@Lash,
On the language, I hope for a breakthrough for you. I wasn't miss swift with spoken italian. Better in listening to it, but not by that much, than speaking. I always tripped up with trying to make complicated sentences using several tenses and addenda - well, you know how I write, heh. I would try to express things more complicated than my skill level, or my speed level - I kept skipping simple declarative sentences. On the listening, I never had that much practice. Never did take a conversation class, just seven.. seven!.. quarter type classes from beginning through advanced. I was pretty hot in grammar and got all A's, but, yep, I've forgotten a lot of it. I could do pretty fair essays with relatively few red marks, but never ever perfect. And now it would be back to square one, or maybe square four. That's why I saved a link I saw in a thread by kicky recently about language tapes. Not that I'm going to buy tapes, egads, but I'll try to tune in if I can to italian television.

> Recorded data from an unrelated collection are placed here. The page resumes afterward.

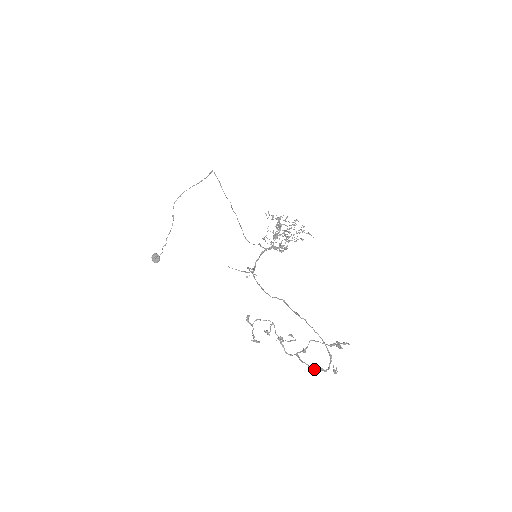
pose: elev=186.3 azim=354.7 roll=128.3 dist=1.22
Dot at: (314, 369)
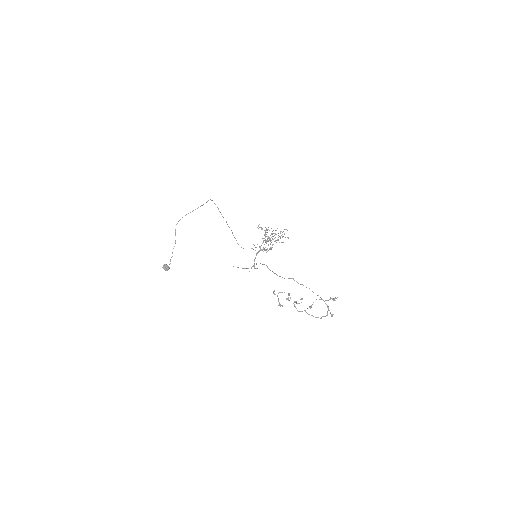
Dot at: (317, 317)
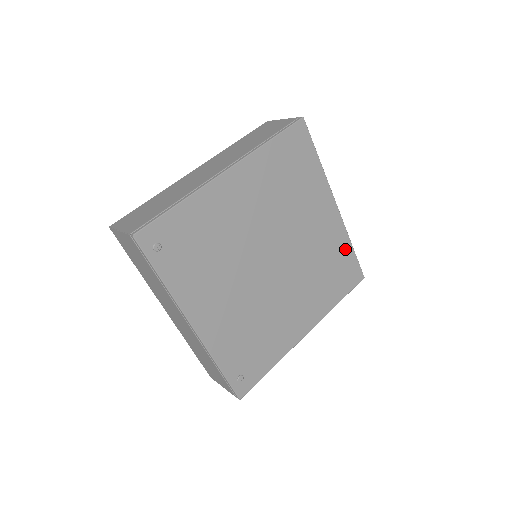
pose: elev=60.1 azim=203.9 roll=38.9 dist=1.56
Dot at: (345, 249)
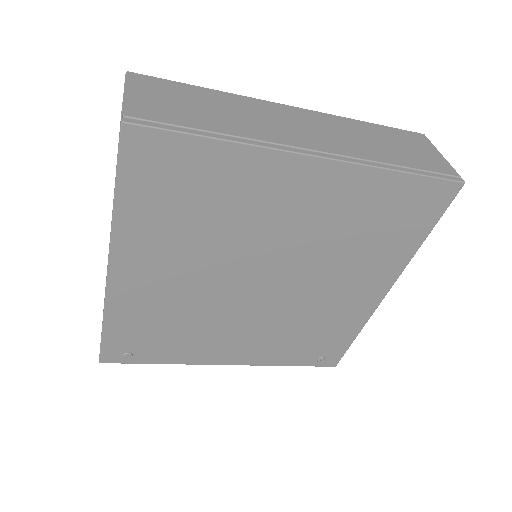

Anyway, my problem and not necessarily yours is there is still some translating behavior going on in my brain when listening instead of just
hearing. I think people get over that hoop with exposure to the daily language, some faster that others. I don't think four years of latin helped me in conversation - they left me in a sort of translating doing-crossword-puzzle type mode instead of hearing.
And when I do just hear (I'm not actually completely befuddled, I do just 'hear' sometimes) I hear slowly.
I think you can break through this - maybe your teachers can help.
Edit to add, I've always been a visual learner, that might have something to do with all this.